I’m sure you are as sickened as I am that every year from September to April, dolphins and small whales are still subjected to a bombardment of stress and cruelty in Taiji, Japan as they are hunted for meat or captured alive for display in zoos and aquaria. This annual bloodbath flies in the face of global outrage. Those taking part in the hunt, and the authorities that sanction it, do so knowing full well that the world watches in horror.

Despite your protests and the attention brought by Oscar-winning film, The Cove, and the best efforts of organisations like WDC, these hunts continue. Year after year dolphins and small whales suffer an unimaginably painful death or witness friends and family members being rounded up and taken away.

So far this season, a reported 53 bottlenose, Risso’s and rough-toothed dolphins and 11 short-finned pilot and melon-headed whales have been taken alive for the ‘entertainment’ industry while a further 485 individuals have been slaughtered. Other whales and dolphins corralled in the hunt have been released, their fate unknown, but it’s very possible that because of the stress they have suffered and without their family members, they will be short-lived.

Two new species, melon-headed whales and rough-toothed dolphins, were added to the hunters’ quota this year and these quotas have already been increased twice by the Government’s Fisheries Agency. We think this may be because success rates have been dropping for catches of other species, possibly because their numbers have been reduced by decades of unsustainable hunting.

Over the last decade or so, Japanese zoos and aquaria have increasingly used Taiji’s dolphin hunts to obtain new dolphins. They are captured and sent to the 50 or so aquaria that hold small whales and dolphins for public display, theatrical shows and swimming-with-dolphins programmes. Live dolphins taken from the hunts have also been shipped to aquaria in Armenia, China, Egypt, Iran, Russia, Saudi Arabia, Turkey, Ukraine and Vietnam. This international trade provides a massive financial incentive for the hunts to continue, and so drove our campaign to improve airline policy on the carriage of live dolphins captured from the wild and address the role that airlines play in this cruel practice.

________________________________________

▶ [Prompt]:
Answer from the Taiji dolphin hunt text:
1. Between which months does the hunting happen each year?
2. How many individuals have been slaughtered so far this season?
3. Which two species were added to the hunters' quota this year?

________________________________________

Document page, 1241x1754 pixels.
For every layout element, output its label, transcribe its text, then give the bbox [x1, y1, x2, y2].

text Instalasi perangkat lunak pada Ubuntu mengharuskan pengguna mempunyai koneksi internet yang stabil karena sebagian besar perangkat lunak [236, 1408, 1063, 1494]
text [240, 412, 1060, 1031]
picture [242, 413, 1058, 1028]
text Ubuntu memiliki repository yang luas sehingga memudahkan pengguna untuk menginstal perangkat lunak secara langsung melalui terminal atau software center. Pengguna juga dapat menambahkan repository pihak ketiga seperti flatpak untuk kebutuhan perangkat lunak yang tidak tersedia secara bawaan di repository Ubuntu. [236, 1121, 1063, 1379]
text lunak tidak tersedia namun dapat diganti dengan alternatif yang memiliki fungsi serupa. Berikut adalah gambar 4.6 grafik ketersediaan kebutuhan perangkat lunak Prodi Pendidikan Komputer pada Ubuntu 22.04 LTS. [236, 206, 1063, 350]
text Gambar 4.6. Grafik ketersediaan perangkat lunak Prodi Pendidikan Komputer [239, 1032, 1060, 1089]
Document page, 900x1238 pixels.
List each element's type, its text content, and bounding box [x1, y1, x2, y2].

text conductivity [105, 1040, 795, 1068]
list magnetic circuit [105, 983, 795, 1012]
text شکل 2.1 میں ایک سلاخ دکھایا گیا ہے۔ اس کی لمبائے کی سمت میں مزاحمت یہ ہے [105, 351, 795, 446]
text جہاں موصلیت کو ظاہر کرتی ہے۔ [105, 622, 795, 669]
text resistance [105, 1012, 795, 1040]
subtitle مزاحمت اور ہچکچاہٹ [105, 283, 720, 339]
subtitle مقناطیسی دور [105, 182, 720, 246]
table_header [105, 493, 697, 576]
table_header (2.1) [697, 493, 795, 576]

________________________________________

▶ [The result]:
1. September to April.
2. 485.
3. Melon-headed whales and rough-toothed dolphins.